Nel precedente approfondimento ci siamo focalizzati sugli studi e le opinioni degli esperti riguardanti le diverse possibili correlazioni tra Covid-19 e l’impatto dell’uomo sull’ambiente.

Oggi continuano ad emergere studi che concordano nell’individuare un legame tra inquinamento dell’aria e mortalità da Covid-19. Per approfondire ulteriormente l’analisi, è sorta la RESCOP (acronimo per “Gruppo di ricerca sul Covid-19 e il particolato”), task force internazionale costituita su proposta della SIMA (“Società Italiana di Medicina Ambientale”). Composta da clinici, epidemiologi, infettivologi, virologi, genetisti, chimici dell’ambiente, biochimici, tossicologi, ingegneri ambientali, modellisti e statistici, la RESCOP è già al lavoro per far emergere evidenze scientifiche utili per la ripartenza o, worst case, per la lotta contro una nuova ondata. La SIMA fa sapere che, oltre a Milano, Bergamo e Napoli, sono già in corso test indipendenti a Madrid, Barcellona, Bruxelles, Londra e New York; il team verificherà la presenza del virus nel particolato dell’aria e potrà anche eseguire possibili prove di vitalità e virulenza da svolgersi in laboratori di massima sicurezza.

Purtroppo non è una novità che l’inquinamento dell’aria abbia causato, nel tempo, un drastico peggioramento della qualità della vita delle persone. A livello mondiale, studi di settore hanno evidenziato che l’inquinamento dell’aria ha causato, nel 2015, 8,8 milioni di morti premature (corrispondenti ad una riduzione media dell’aspettativa di vita di 2,9 anni per persona).

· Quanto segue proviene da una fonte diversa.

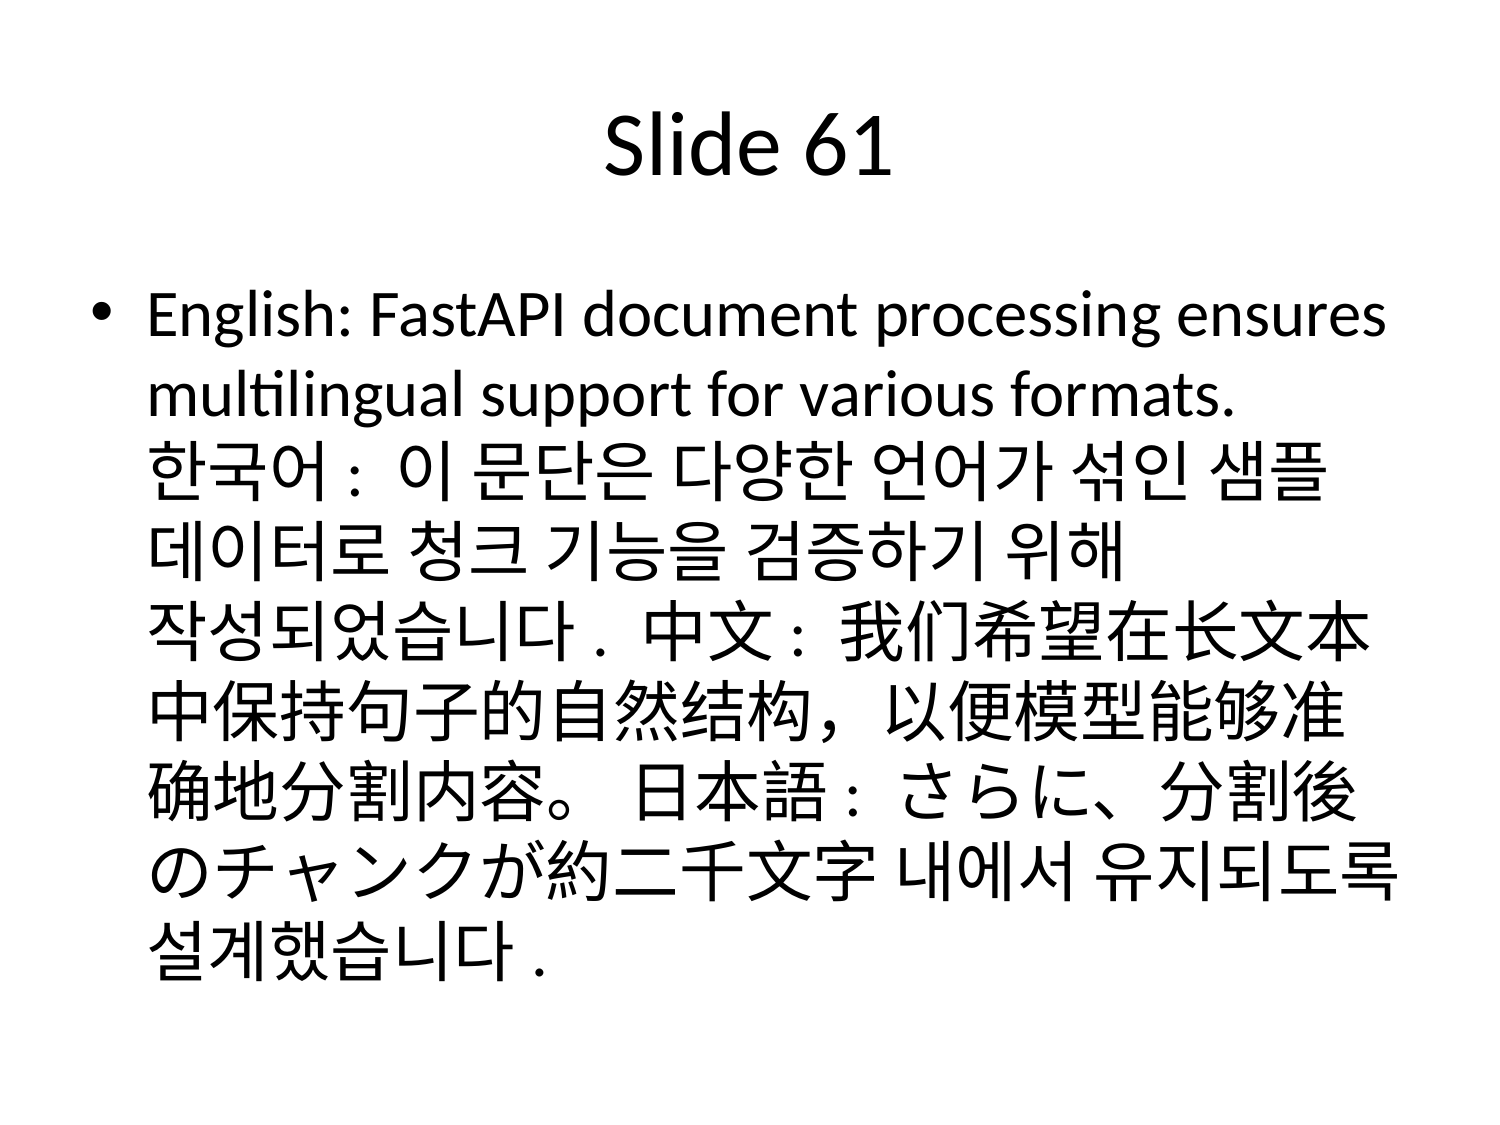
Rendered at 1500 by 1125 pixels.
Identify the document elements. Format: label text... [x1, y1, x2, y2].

list English: FastAPI document processing ensures multilingual support for various formats. 한국어: 이 문단은 다양한 언어가 섞인 샘플 데이터로 청크 기능을 검증하기 위해 작성되었습니다. 中文: 我们希望在长文本中保持句子的自然结构，以便模型能够准确地分割内容。 日本語: さらに、分割後のチャンクが約二千文字 내에서 유지되도록 설계했습니다. [75, 262, 1425, 1005]
title Slide 61 [75, 45, 1425, 233]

La pandemia di Covid-19 ha significativamente diminuito i livelli della produzione industriale, dei trasporti e del consumo energetico, portando ad una riduzione evidente delle emissioni globali di CO2 (determinando un netto e, peraltro, visibile miglioramento della qualità dell’aria). L’incredibile riduzione di emissioni a cui abbiamo assistito però non rispecchia un cambio strutturale del modello di produzione e di consumo umano, bensì uno stop meramente temporaneo. Il rischio è che la ripresa economica abbia la precedenza su processi come la decarbonizzazione, riportando l’inquinamento agli stessi livelli del recente passato (o peggio…).

Un interessante rapporto del dicembre 2018 ha esaminato gli eventi meteorologici estremi, soffermandosi sui danni da loro provocati, ma soprattutto sul legame con i cambiamenti climatici e l’impatto dell’uomo sull’ambiente negli ultimi anni. Come sempre, l’uomo è fortemente responsabile per il deterioramento della salute del pianeta e per tutta quella serie di conseguenze (come, in questo caso, il diffondersi delle epidemie) che non solo colpiscono i Paesi più sviluppati o emergenti (dove le emissioni inquinanti raggiungono spesso livelli preoccupanti), ma anche quella fascia di Paesi più poveri e lontani (di cui spesso poco si parla), abitati da popolazioni che, a causa dei cambiamenti climatici ora in atto (tempeste, alluvioni, inondazioni, siccità e uragani), sono costrette ad abbandonare le proprie abitazioni e i propri villaggi.

Urge trovare nuove strategie di sviluppo e consumo, nuove modalità di crescita: il crowdfunding energetico si rivela, in questo senso, uno strumento aggiuntivo a  a favore della transizione energetica e per mitigare i cambiamenti climatici. Progetti come WE(Y), Green Arms e RE(Y) VENEZIA mostrano come chiunque di noi possa rivestire un ruolo da protagonista nella lotta al cambiamento climatico per regalare un futuro sostenibile al Pianeta e ai suoi abitanti.